As long as I knew him, Rod had his signature and generous moustache, so he looked a bit of an old timer.
 
I salute the good fortune that led Rod to living in his ‘loft’, a place so suited to a photographer in 1977 and even more amazing was that he kept it through various financial ups and downs. With so much development now happening through the inner-city areas here in Melbourne, I mourn the loss of this type of space and any like it in the Smith Street area. It is a real shame that somehow our society’s priorities do not include the future provision for such artistic-oriented affordable dwellings.
 
Everything Rod did flew in the face of what a gallerist or mentor might have said had to be done to make a life in art – let alone to be celebrated (as he would be) as a nationally significant artist. Rod pursued his art with a clear vision of what he wanted. It was a privilege to see his work evolve.
 
While he is no longer here with us today, he is and always will be in memory and in his images.

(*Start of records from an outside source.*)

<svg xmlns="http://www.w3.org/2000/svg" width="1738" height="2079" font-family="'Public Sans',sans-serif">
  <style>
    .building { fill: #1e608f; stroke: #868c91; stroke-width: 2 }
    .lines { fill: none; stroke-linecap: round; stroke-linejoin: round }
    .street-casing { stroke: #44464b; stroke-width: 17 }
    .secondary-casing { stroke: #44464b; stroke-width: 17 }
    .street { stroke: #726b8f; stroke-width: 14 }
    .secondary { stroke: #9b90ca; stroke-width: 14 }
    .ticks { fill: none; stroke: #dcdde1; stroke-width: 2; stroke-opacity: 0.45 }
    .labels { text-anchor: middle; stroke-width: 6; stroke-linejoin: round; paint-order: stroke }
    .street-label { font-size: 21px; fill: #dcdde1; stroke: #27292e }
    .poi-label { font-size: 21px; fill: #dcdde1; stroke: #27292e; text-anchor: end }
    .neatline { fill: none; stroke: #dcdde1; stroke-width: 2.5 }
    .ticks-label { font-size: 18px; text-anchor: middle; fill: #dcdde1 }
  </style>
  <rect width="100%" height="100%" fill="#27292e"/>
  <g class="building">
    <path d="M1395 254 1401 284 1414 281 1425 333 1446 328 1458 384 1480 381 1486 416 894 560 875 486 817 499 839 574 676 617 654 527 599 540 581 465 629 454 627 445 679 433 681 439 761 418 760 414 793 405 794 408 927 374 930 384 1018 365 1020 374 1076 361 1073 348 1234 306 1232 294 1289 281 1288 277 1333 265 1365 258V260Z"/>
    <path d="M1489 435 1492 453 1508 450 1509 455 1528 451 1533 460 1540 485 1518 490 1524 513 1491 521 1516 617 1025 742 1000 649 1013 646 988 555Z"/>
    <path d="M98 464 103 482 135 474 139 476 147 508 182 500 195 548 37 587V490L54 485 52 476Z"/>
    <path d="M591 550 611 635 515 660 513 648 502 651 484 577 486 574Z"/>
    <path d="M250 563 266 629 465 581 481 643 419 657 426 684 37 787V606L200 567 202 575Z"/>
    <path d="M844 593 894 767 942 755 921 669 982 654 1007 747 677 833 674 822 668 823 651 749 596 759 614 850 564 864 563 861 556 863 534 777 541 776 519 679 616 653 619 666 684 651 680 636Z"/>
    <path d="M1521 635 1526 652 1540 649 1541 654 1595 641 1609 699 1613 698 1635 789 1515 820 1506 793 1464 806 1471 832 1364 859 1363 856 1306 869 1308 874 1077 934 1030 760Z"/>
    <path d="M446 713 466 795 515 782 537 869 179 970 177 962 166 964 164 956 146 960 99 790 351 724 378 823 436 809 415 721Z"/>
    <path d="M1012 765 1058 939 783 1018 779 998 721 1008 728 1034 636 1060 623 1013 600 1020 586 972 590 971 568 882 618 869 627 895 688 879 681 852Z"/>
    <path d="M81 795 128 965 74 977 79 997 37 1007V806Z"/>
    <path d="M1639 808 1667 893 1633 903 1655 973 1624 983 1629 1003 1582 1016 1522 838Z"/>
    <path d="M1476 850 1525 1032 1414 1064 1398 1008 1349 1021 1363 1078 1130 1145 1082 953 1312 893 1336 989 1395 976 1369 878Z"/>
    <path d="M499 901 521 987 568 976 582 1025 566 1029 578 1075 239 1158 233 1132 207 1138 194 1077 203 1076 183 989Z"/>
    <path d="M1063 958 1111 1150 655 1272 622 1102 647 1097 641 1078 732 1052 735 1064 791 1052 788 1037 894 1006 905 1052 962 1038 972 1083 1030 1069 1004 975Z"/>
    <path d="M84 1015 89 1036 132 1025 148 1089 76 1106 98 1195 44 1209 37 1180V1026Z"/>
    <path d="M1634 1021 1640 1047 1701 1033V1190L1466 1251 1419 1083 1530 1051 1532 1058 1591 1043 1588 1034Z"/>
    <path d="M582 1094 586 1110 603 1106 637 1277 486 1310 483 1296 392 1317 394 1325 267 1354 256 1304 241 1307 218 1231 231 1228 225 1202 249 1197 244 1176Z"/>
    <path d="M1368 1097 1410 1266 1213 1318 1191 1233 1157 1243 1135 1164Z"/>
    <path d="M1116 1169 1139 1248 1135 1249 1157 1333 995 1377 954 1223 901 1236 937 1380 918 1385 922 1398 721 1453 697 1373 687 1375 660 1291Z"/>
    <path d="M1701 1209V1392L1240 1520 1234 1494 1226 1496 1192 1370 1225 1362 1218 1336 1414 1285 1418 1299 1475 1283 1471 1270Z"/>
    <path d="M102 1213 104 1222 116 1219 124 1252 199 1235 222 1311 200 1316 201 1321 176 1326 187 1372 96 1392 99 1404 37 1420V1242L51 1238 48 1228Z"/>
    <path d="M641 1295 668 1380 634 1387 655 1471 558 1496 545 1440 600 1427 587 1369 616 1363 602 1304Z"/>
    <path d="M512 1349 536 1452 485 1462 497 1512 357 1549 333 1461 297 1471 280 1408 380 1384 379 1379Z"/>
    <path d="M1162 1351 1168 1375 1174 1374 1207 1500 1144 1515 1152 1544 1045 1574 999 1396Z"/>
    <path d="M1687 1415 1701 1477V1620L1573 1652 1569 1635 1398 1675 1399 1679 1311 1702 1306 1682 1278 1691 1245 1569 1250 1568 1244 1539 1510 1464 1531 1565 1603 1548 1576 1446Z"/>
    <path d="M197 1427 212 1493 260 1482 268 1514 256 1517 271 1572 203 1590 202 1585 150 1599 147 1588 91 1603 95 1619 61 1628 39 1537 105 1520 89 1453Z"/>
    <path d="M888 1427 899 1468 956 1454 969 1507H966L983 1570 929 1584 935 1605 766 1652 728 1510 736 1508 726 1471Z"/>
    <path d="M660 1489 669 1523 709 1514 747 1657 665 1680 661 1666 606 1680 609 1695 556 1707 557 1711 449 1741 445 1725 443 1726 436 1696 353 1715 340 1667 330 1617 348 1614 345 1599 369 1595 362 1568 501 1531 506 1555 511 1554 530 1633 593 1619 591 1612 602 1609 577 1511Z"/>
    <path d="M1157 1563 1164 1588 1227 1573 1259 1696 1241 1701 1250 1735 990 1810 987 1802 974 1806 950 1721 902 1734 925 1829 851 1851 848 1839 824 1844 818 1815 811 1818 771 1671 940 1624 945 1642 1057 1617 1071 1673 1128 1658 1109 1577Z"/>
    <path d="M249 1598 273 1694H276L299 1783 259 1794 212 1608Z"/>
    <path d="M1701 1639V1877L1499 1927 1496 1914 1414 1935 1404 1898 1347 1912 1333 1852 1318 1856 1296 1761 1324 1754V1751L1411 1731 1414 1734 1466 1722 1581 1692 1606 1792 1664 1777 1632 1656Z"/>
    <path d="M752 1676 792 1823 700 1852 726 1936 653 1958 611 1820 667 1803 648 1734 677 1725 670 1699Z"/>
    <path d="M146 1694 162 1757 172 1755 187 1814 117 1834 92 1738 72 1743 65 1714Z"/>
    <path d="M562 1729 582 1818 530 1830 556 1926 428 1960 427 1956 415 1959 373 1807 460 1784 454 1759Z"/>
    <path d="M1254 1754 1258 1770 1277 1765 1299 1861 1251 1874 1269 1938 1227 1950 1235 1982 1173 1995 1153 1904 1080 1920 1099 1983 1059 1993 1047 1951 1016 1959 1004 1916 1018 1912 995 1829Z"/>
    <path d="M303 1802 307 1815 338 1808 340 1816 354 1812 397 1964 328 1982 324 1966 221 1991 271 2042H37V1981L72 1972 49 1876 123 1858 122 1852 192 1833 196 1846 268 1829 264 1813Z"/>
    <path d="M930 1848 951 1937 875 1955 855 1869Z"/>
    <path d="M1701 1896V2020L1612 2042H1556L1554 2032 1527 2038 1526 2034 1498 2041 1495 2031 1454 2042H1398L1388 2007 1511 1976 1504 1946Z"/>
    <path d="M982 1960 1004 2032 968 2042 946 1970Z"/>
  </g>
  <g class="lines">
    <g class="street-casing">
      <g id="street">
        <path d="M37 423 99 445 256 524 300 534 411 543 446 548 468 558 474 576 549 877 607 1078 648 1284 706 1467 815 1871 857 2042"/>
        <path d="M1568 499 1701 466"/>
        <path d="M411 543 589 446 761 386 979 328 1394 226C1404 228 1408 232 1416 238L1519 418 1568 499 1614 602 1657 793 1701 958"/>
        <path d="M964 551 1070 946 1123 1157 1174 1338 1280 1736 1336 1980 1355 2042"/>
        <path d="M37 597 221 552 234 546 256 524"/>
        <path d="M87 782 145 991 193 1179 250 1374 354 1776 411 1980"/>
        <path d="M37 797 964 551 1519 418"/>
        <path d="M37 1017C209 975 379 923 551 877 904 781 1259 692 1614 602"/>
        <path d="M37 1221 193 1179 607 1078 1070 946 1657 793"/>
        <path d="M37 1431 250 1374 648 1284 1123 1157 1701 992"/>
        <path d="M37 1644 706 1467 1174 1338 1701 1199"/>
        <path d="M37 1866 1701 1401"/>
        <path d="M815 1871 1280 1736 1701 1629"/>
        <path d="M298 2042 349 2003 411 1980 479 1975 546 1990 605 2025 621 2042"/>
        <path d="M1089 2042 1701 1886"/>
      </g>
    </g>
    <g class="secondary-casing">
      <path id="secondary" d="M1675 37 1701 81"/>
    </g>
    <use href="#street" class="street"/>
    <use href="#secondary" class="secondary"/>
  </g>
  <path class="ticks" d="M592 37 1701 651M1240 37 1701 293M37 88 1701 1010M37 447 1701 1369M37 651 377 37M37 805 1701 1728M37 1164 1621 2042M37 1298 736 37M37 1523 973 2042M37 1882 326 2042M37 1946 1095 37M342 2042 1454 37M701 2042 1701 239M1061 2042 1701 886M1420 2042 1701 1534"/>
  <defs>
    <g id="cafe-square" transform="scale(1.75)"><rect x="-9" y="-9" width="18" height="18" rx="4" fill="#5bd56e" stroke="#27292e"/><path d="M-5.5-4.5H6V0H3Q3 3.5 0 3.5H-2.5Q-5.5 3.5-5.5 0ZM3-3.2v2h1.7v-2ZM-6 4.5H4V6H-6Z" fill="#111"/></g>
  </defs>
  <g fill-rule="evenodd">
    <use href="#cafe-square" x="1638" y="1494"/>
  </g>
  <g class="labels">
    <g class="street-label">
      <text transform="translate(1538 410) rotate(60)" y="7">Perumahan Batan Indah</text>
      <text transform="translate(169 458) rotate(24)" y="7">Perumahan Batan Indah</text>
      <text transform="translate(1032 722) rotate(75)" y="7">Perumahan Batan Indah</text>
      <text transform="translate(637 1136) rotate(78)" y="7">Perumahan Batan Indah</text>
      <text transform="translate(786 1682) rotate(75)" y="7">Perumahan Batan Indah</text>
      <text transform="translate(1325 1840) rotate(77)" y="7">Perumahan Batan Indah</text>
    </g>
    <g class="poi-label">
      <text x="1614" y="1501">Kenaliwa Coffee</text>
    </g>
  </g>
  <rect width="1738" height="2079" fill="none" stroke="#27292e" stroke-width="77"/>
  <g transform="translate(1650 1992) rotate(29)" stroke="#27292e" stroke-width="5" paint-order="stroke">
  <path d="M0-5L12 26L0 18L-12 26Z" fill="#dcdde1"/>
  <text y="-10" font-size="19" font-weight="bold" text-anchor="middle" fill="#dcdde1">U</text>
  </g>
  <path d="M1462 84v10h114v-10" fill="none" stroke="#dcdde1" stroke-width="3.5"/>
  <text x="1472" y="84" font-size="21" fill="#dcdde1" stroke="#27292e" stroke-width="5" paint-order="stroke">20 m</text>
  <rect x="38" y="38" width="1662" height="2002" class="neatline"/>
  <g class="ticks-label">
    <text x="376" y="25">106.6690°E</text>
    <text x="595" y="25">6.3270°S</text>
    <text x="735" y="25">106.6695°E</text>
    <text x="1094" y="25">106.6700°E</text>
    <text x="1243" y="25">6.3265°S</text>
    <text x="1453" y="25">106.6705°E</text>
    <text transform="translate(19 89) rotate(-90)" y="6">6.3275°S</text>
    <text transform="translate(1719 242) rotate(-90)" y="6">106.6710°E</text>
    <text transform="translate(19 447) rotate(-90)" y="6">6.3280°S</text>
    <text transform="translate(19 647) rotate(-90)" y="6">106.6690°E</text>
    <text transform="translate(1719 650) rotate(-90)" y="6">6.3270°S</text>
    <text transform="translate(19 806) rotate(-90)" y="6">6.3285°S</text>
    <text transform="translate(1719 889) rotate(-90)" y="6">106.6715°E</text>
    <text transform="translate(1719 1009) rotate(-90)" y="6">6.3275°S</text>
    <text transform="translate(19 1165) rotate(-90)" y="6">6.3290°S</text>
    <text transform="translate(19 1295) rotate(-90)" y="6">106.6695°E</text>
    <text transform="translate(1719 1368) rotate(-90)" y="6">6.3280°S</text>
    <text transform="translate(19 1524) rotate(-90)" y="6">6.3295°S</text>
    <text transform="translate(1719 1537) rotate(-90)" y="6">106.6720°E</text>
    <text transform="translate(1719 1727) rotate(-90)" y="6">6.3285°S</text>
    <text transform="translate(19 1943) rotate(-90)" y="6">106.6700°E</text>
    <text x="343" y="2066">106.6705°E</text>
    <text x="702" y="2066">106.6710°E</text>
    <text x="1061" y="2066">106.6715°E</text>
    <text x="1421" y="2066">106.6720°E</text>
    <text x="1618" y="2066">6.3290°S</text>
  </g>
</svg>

The framed and pinned prints around the studio of his ‘village’ people look across at us today at this ceremony as they did on any visit. His ancestors and childhood photos and a charming painting after a photograph of his family are still on the wall behind me. There are lush plants, intriguing small objects and things all around to catch your eye. His cat was always watching.

Photograph inside Rod's home - taken in September 2025


 
My move to Melbourne in late 2023 meant that my partner and I had regular and very enjoyable visits. Rod was always alive, interested and curious and we engaged in many conversations about the arts and society. His interests were wide even though photographically he ploughed a small perimeter making most of his portrait and still life work here in the studio.
 
For instance, we swapped notes on our readings on the Golden Age of Dutch art– in particular the portraits and still life works from that rich period of painting. We watched as his powerful distilled flower studies unfolded in his last year or so. We purchased one and it is now a favourite on our walls at home. His friendship was an important part of my life.

 

Photograph inside Rod's home - taken in September 2025


 
Rod’s engagement with life remained until the last conversation when we talked about the details of a picture – with Rod ended by saying ‘I’m working to the end that’s how I like it’.
 
He said not to be sad when he was gone. I couldn’t promise that but the curator in me is pleased that he was cherished and was able to make provision for his archive. His life and work have been well documented and published.
 
Looking around the portraits on the wall of his loft and having seen his portrait work in books, in exhibitions and as submitted for awards, I have to say that the significance of his village people portraits is yet to be fully appreciated. These works are about the people in Rod’s village and his wider circles, but they are very much about the real mix of the people who live in this beautiful country.